Oil prices are playing the waiting game as the market awaits the decision by OPEC plus Russia on how much supply they will add to the market and at the same time question whether or not Iranian barrels will ever come back to the market.
Behind the scenes, there was a little bit of drama as the Biden Administration yesterday ordered attacks on Iranian militias by the Iraqi Syria border. This attack, of course, could further delay the already much delayed Iranian nuclear agreement. Iran is refusing to allow inspectors at their nuclear facilities as they are being told that the agreement had expired. That, of course, is going to make it much harder for negotiators to come to a final resolution.
Yet all this drama overshadows the fact that global inventories are falling at a dramatic pace. Take a look, for example, at the private forecasters, Genscape, who, in their weekly reports showed another substantial 1.577-million-barrel drawdown in the Cushing OK delivery point.
This is the delivery point that a year ago they were afraid was going to overflow and now they are afraid that the draws in the tanks could put pushing Oklahoma below their minimum operating levels in just a few weeks. This comes at a time where U.S. oil production is stagnating shale, producers are not spending money, and investors are turning away from traditional fossil fuel investment.
John Kemp at Reuters points out that while U.S oil prices have climbed to the highest for roughly three years, the number of rigs drilling for oil is still less than half what it was the last time prices were at this level.

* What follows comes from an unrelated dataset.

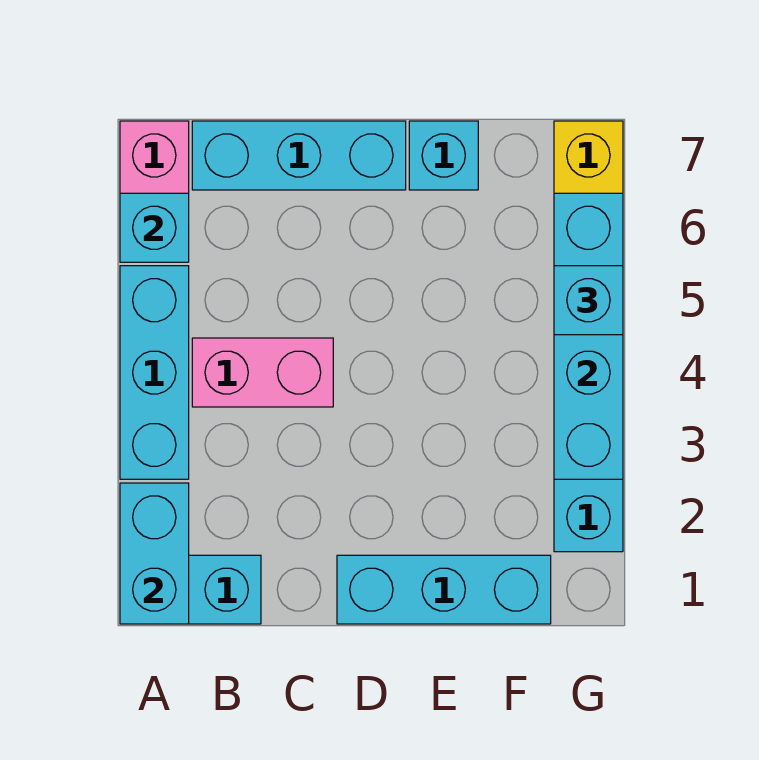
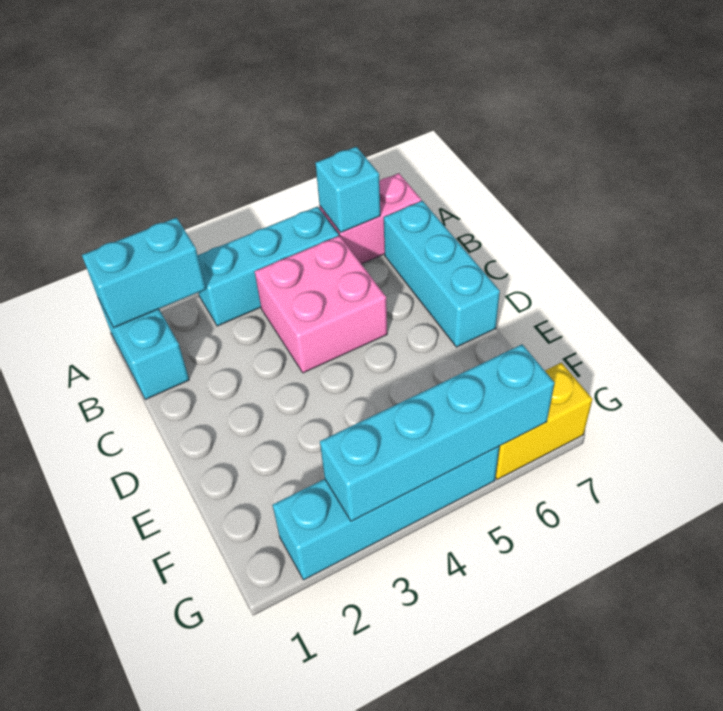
pink brick B4:C4 level 1 -> pink brick B4:C5 level 1
cyan brick D1:F1 level 1 -> none
cyan brick E7 level 1 -> none
cyan brick G5 level 3 -> none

That means that the shale cavalry is not going to come to the rescue of the global market and alleviate a potential shortage in the coming months and years. It also means that the US is going to be more dependent on OPEC and Russia for its oil supplies in its daily needs.

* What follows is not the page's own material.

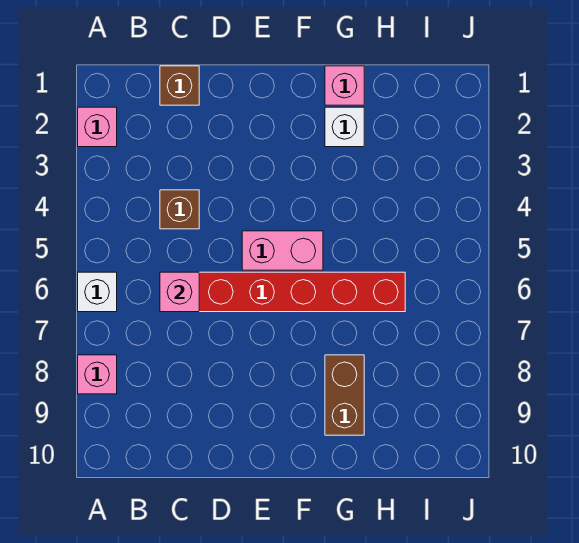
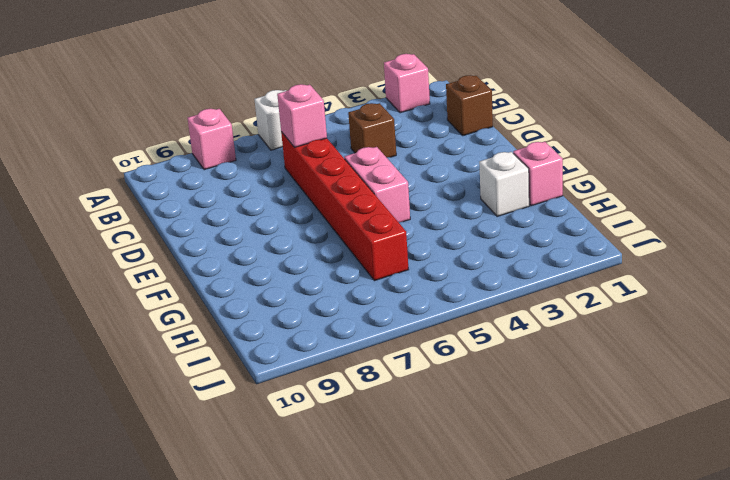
brown brick G8:G9 level 1 -> none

Your gasoline prices are still going up; in fact we’re hitting the highest levels of the summer. AAA puts the price of regular unleaded at a national average of 3.099 a gallon. The reopening of the economy is helping drive gasoline prices, but also as we predicted, policies by the Biden administration are making the situation worse.
While the Biden administration tries to show empathy for rising gasoline prices by demanding that there be no gasoline tax to pay for his infrastructure plan, at the same time his policies surrounding pipeline drilling moratorium commitments to the Paris climate accord, people, all will result in higher fuel prices for Americans.

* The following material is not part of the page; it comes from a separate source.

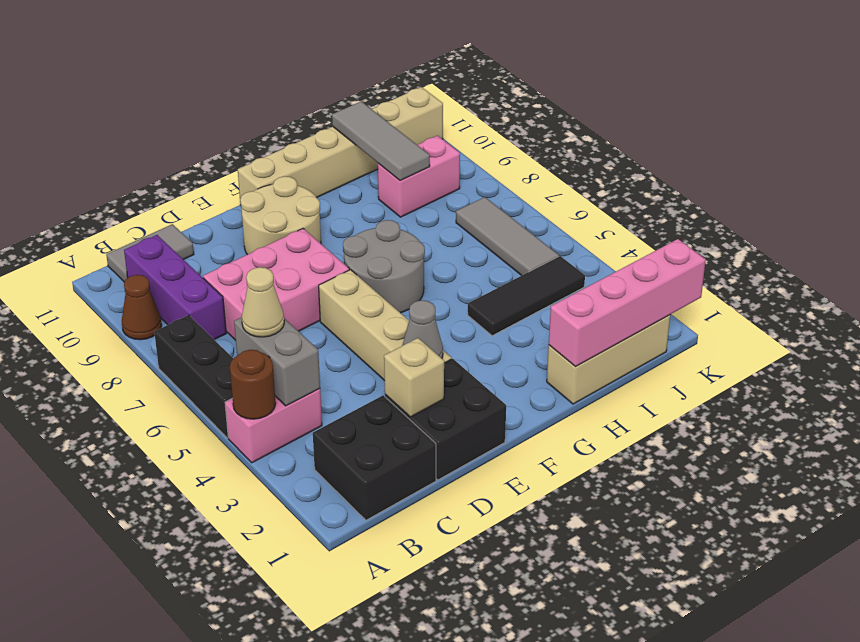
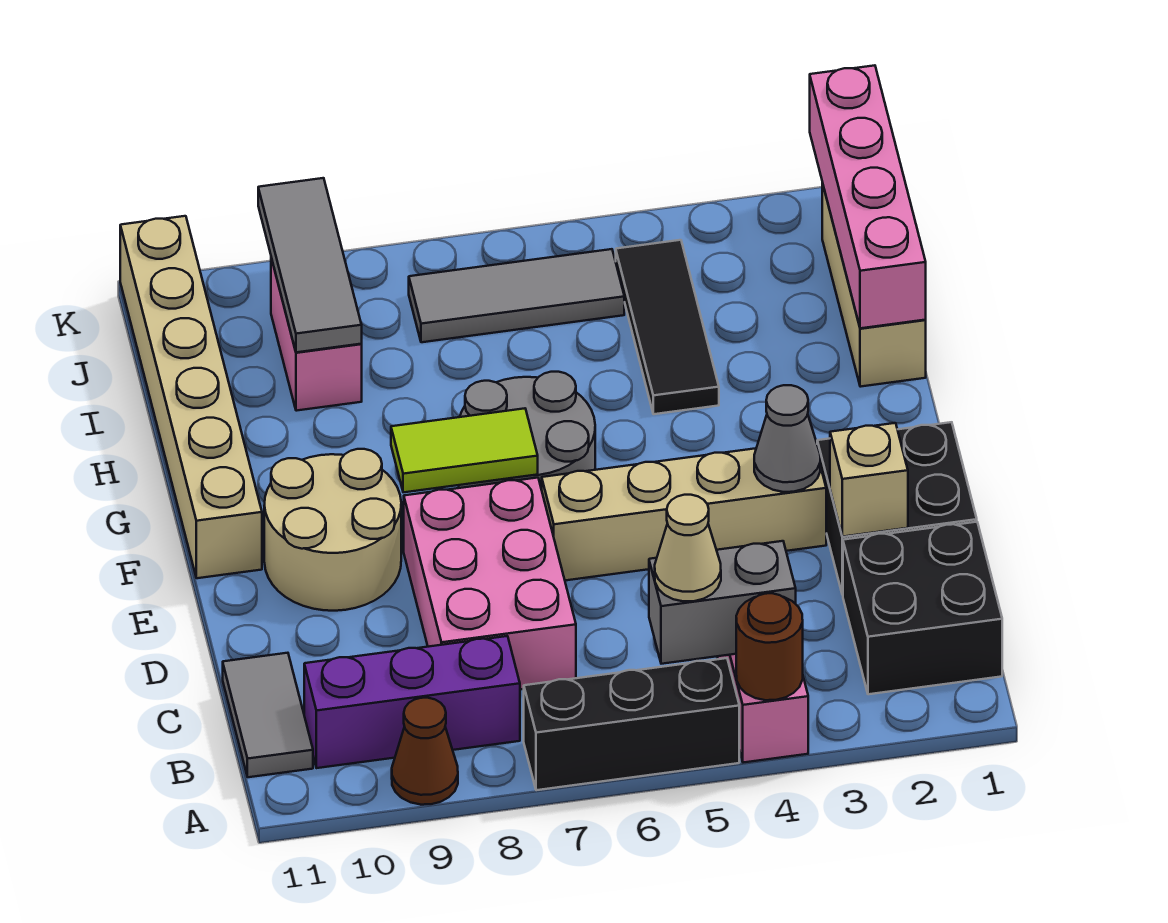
none -> lime tile F7:F8 level 2
grey tile I9:I11 level 2 -> grey tile I9:K9 level 2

There was also going to be a big impact on Americans when it comes to their heating bills as the drilling moratorium is creating a very tight supply of natural gas. Now you add in the impact of a hot summer record exports of liquefied natural gas and you have a situation where this winter's heating bills are going to be substantially higher than they were a year ago.
The cost for electricity is also going to rise. I don’t think that anybody in the administration truly thought out what their rush to electronic vehicles would do to the US energy infrastructure, which is not going to be prepared to handle an influx of a lot of electric vehicles without a lot of investment.
Regarding US electric infrastructure, the Biden administration says they want to make the power grid more renewable but that also means less reliable. It also means that we’re going to see the cost for electricity rise and it is going to be a challenge to charge millions and millions of electric cars.
The best way really to trade energy right now is probably to buy brakes across the board as we expect another bullish drawdown in crude oil supplies this week and we expect to see the demand for the product soar.
We’re facing it in the environment where we’re going to see tighter supplies and higher demand unless there's some breakthrough with Iranian nuclear talks or unless there’s some type of other event, the odds are still very high that we’re going to see a significant move on oil prices to the upside we do have to acknowledge though that the 4th of July holiday sometimes gives us a short term peak, but it will in no way change the overall bullish fundamentals underlying this market.
This bull market has been built by years of underinvestment in the oil and gas sector; it’s being built by the reluctance to invest more money in the oil and gas sector because of the concerns about climate change. We’re going to start to see the real cost of the energy transition and it’s going to be coming out of your pocket.